The girl sidled closer, her attention increasingly focused on Angel, the closest to her in age of the three strangers. She lowered herself gingerly onto the bench, a foot away from the red-haired girl, and made an interrogative noise, eyes flickering sideways to meet the other girl's.
"Hi," Angel said in response, knowing the steps to take if something actually did go wrong. If the girl went crazy and tried to take her, Angel would go straight up and let Angelo take care of it. But the girl looked harmless and Angel was just as interested in her as the girl was in return. She waved in greeting as well, trying to figure out if she could give her real name or was stuck with the stupid trainee name.
"Mmm." The girl reached out very hesitantly and lifted a lock of Angel's red hair. She fingered it in wonderment. Her own blonde hair was wispy and short, much like that of the other three.
"It's nice," Angel said with a grin, "you can find me in a crowd pretty easily." She was keeping still, allowing the girl to come to her and not spook her. The kids around them looked so serious - Angel wanted to see them be kids for a moment or two.
"Careful," Lil warned under her breath while cracking her neck, trying her best to look disinterested in the whole scene. "She may grow too attached and decide to scalp you in your sleep. Make a pretty wig for herself."
"They're programmed, not psychotic", Angelo pointed out quietly but firmly, watching the scene with approval. "This is progress."

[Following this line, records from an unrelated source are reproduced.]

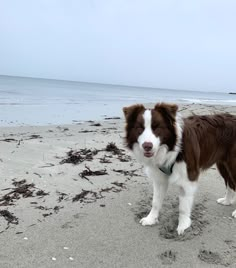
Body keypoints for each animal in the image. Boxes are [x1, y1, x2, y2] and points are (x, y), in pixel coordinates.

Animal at [122, 102, 236, 234]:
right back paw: (227, 201)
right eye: (140, 128)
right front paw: (151, 219)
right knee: (230, 183)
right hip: (222, 164)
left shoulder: (188, 177)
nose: (147, 146)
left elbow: (183, 207)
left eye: (157, 127)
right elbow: (155, 201)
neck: (172, 148)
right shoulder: (159, 178)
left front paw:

The blonde girl let go of Angel's hair, tilting her head like a bird and gazing into the redhead's eyes speculatively. "Mmm," she said, and raised her other hand to show she was holding something - a small, white star-shaped flower that she'd clearly plucked off one of the bushes at the edge of the garden. Her hand darted out again, tucking the flower behind Angel's ear.
Instantly Angel's face lit up in a delighted smile, her hand reaching up to gently touch the flower behind her ear. "I think I've made a friend!" she exclaimed, feeling rather pleased with herself. And the fact that the other girl seemed to be coming out of her shell. "Awesome."